(Stored data entries)
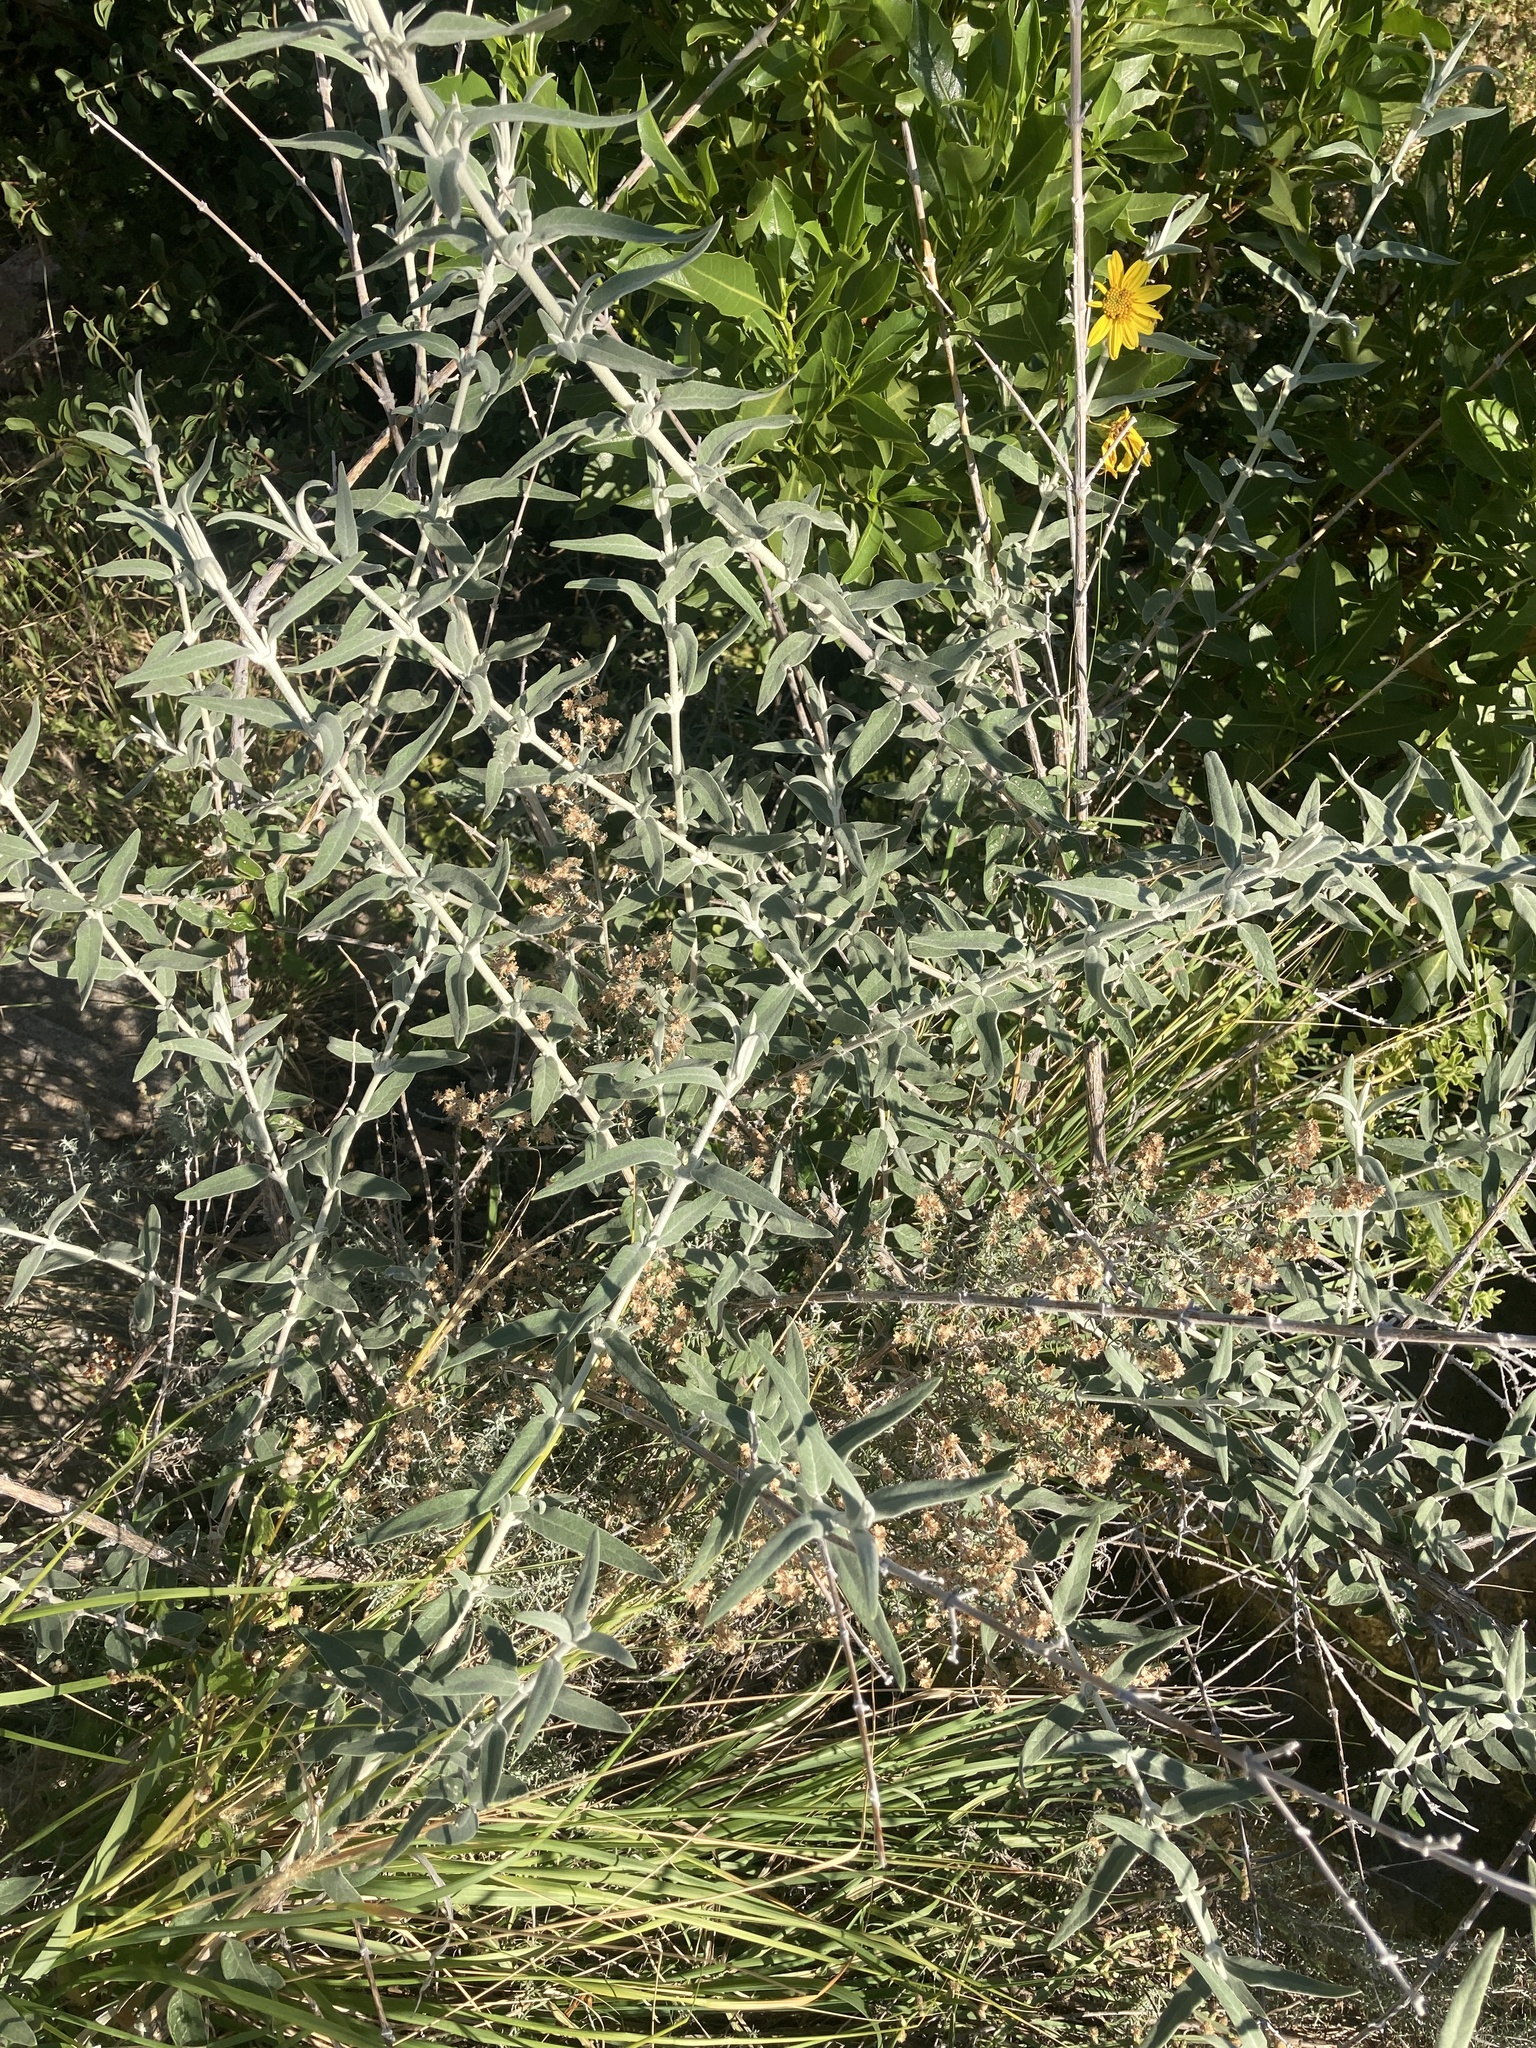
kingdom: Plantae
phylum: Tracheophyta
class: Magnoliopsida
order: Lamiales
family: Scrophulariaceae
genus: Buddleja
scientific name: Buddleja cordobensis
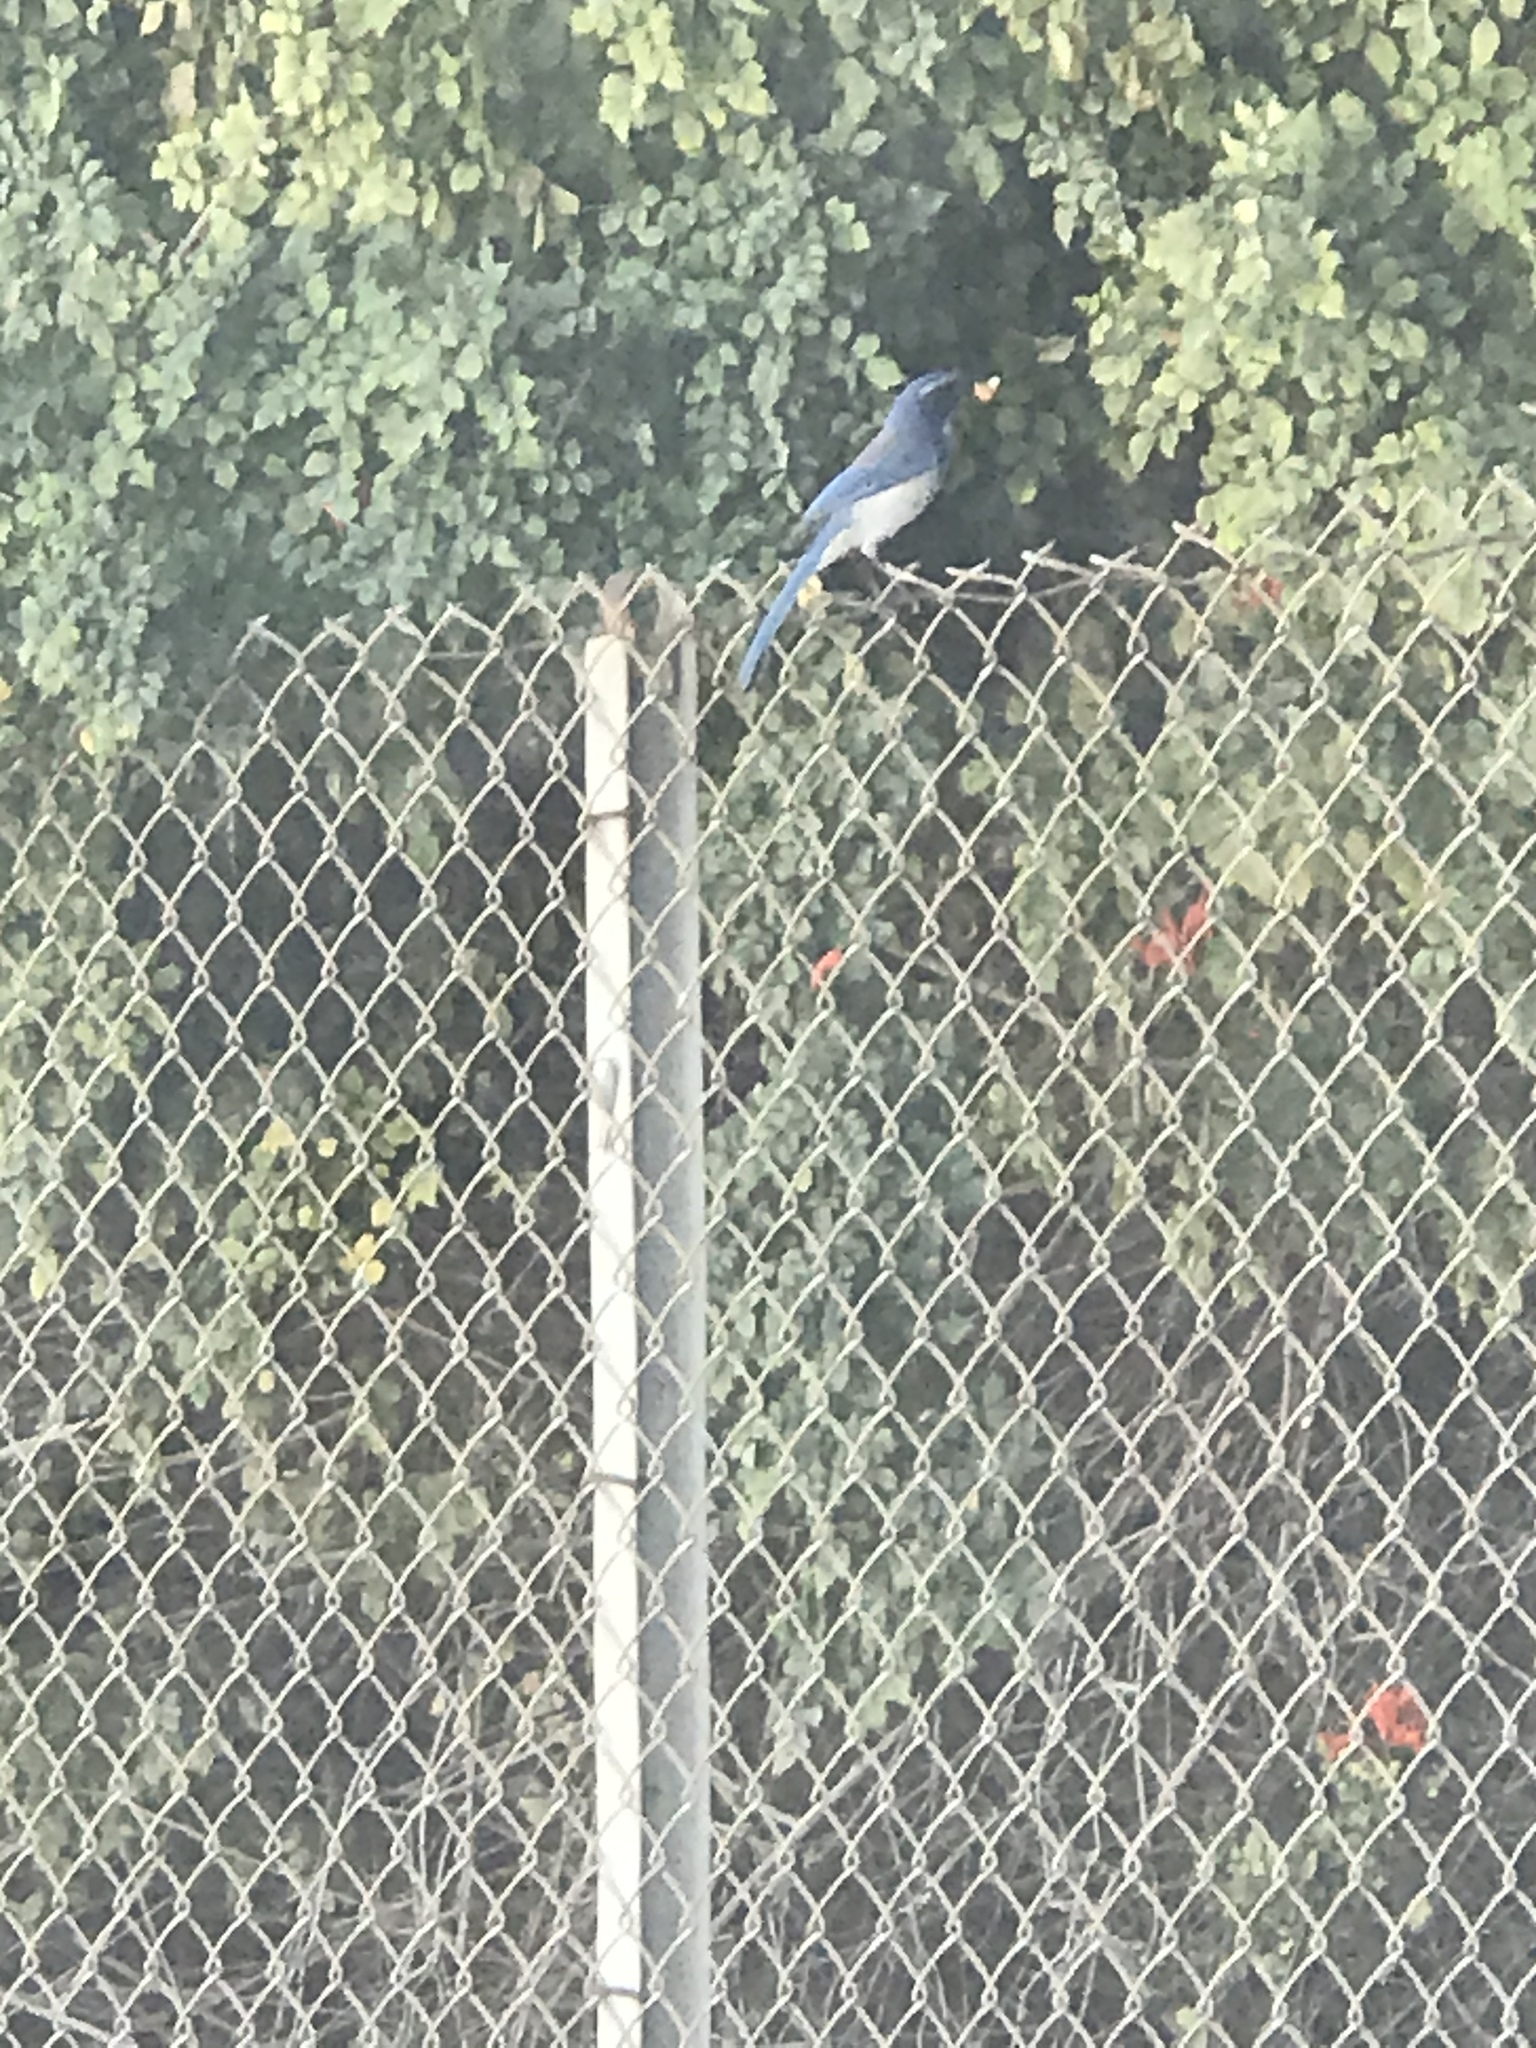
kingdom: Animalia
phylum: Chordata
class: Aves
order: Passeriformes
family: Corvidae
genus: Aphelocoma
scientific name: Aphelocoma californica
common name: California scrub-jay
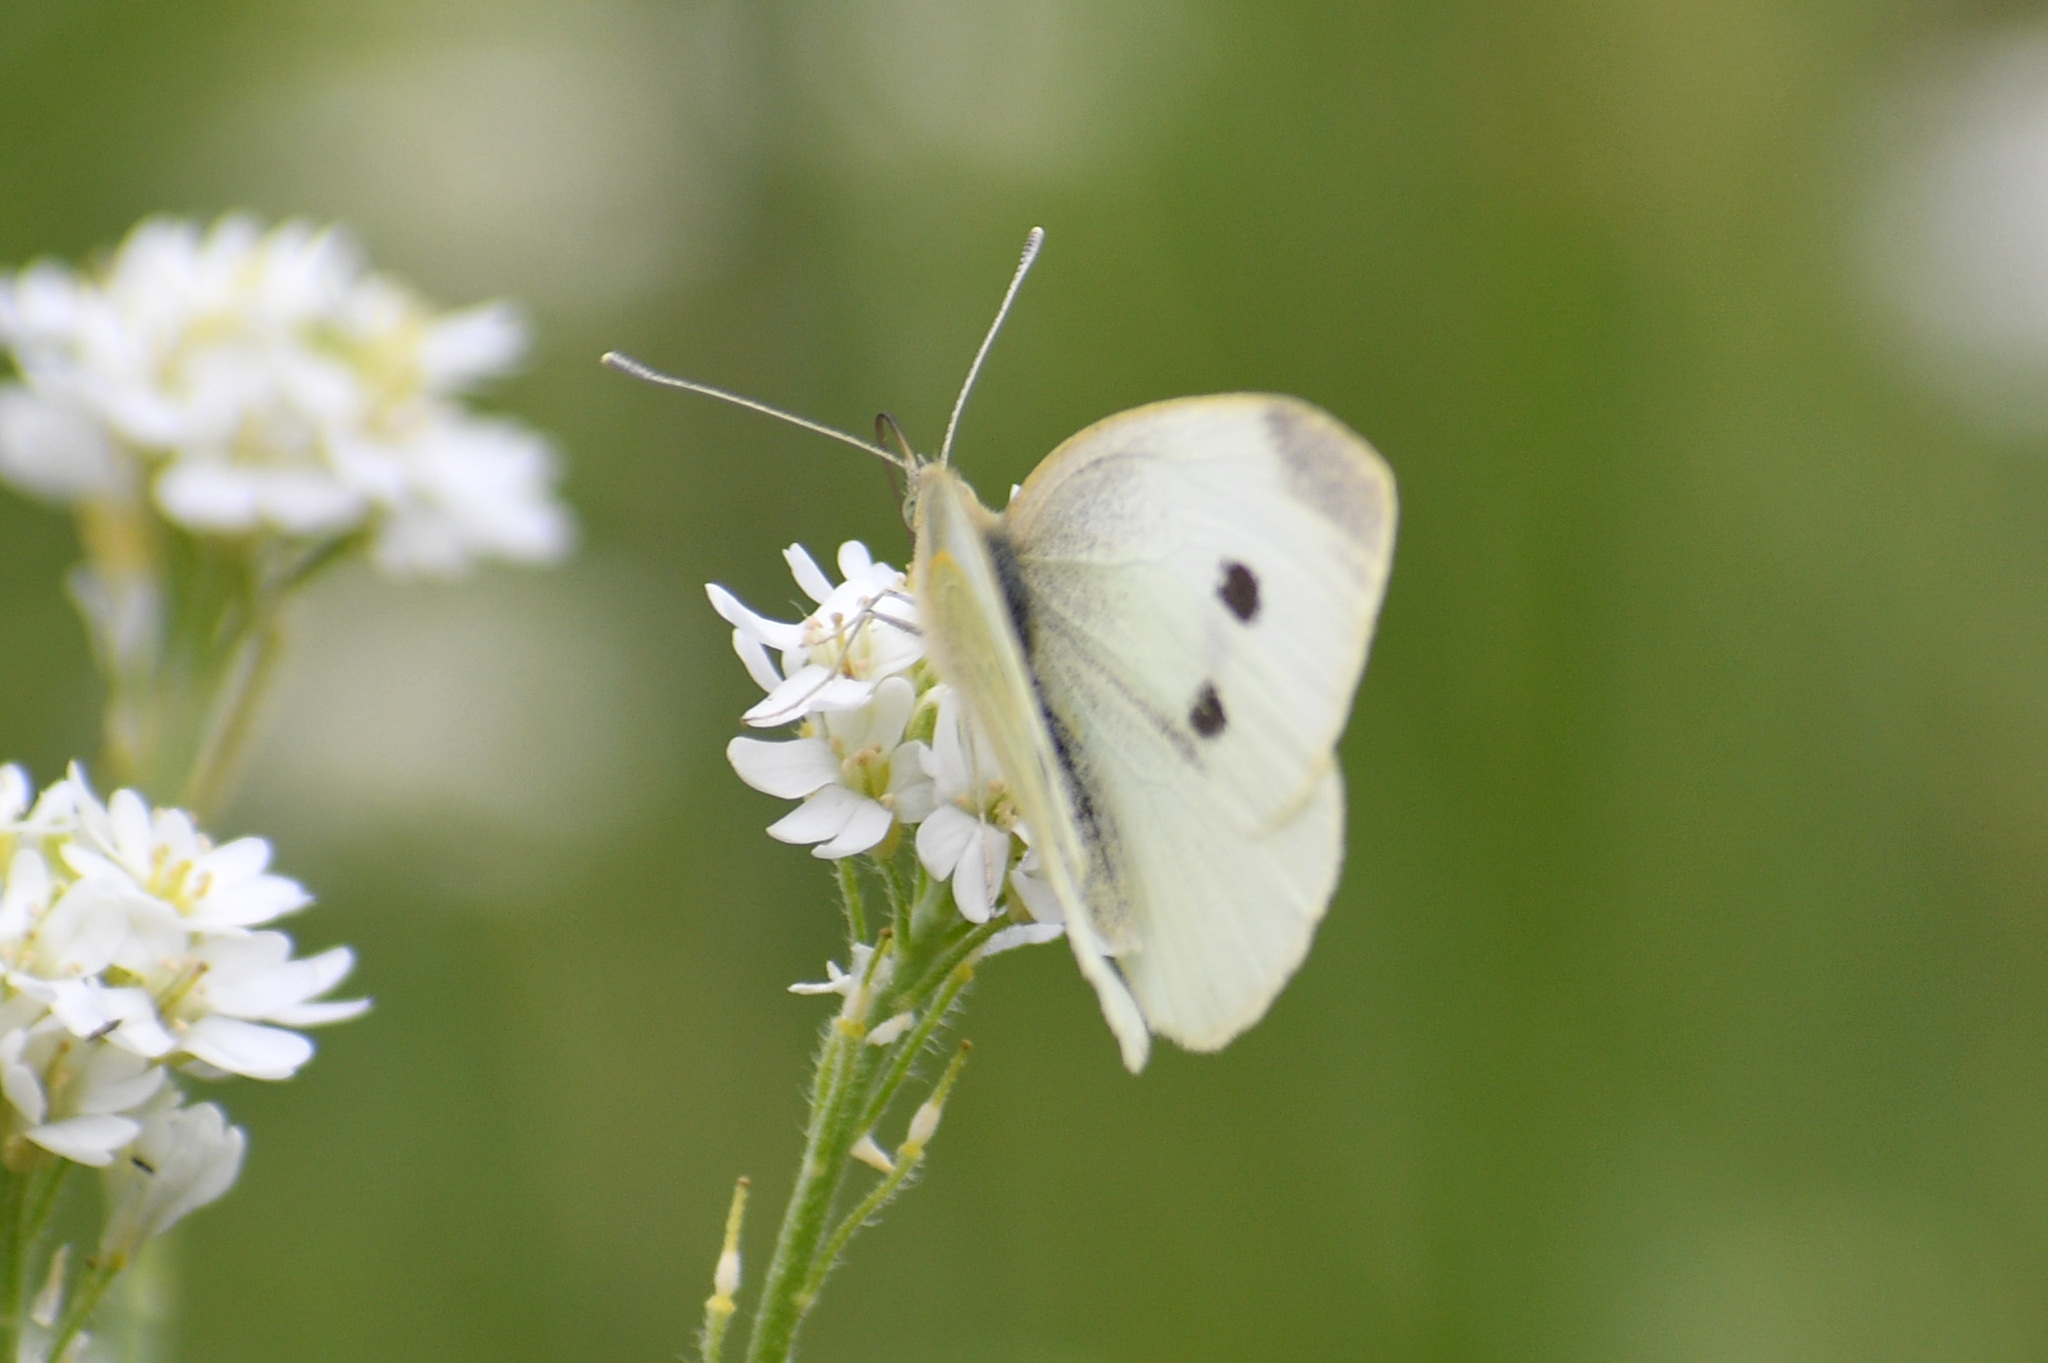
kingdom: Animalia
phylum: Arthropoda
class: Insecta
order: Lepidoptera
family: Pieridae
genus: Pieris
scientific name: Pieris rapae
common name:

* Set task:
Give every line of the material above as a Markdown table with two columns, Number and Line, numbering the rows in order and skipping any blank lines. Leave the pictures out.

* Task answer:
| Number | Line |
|---|---|
| 1 | kingdom: Plantae |
| 2 | phylum: Tracheophyta |
| 3 | class: Magnoliopsida |
| 4 | order: Lamiales |
| 5 | family: Scrophulariaceae |
| 6 | genus: Buddleja |
| 7 | scientific name: Buddleja cordobensis |
| 8 | kingdom: Animalia |
| 9 | phylum: Chordata |
| 10 | class: Aves |
| 11 | order: Passeriformes |
| 12 | family: Corvidae |
| 13 | genus: Aphelocoma |
| 14 | scientific name: Aphelocoma californica |
| 15 | common name: California scrub-jay |
| 16 | kingdom: Animalia |
| 17 | phylum: Arthropoda |
| 18 | class: Insecta |
| 19 | order: Lepidoptera |
| 20 | family: Pieridae |
| 21 | genus: Pieris |
| 22 | scientific name: Pieris rapae |
| 23 | common name: |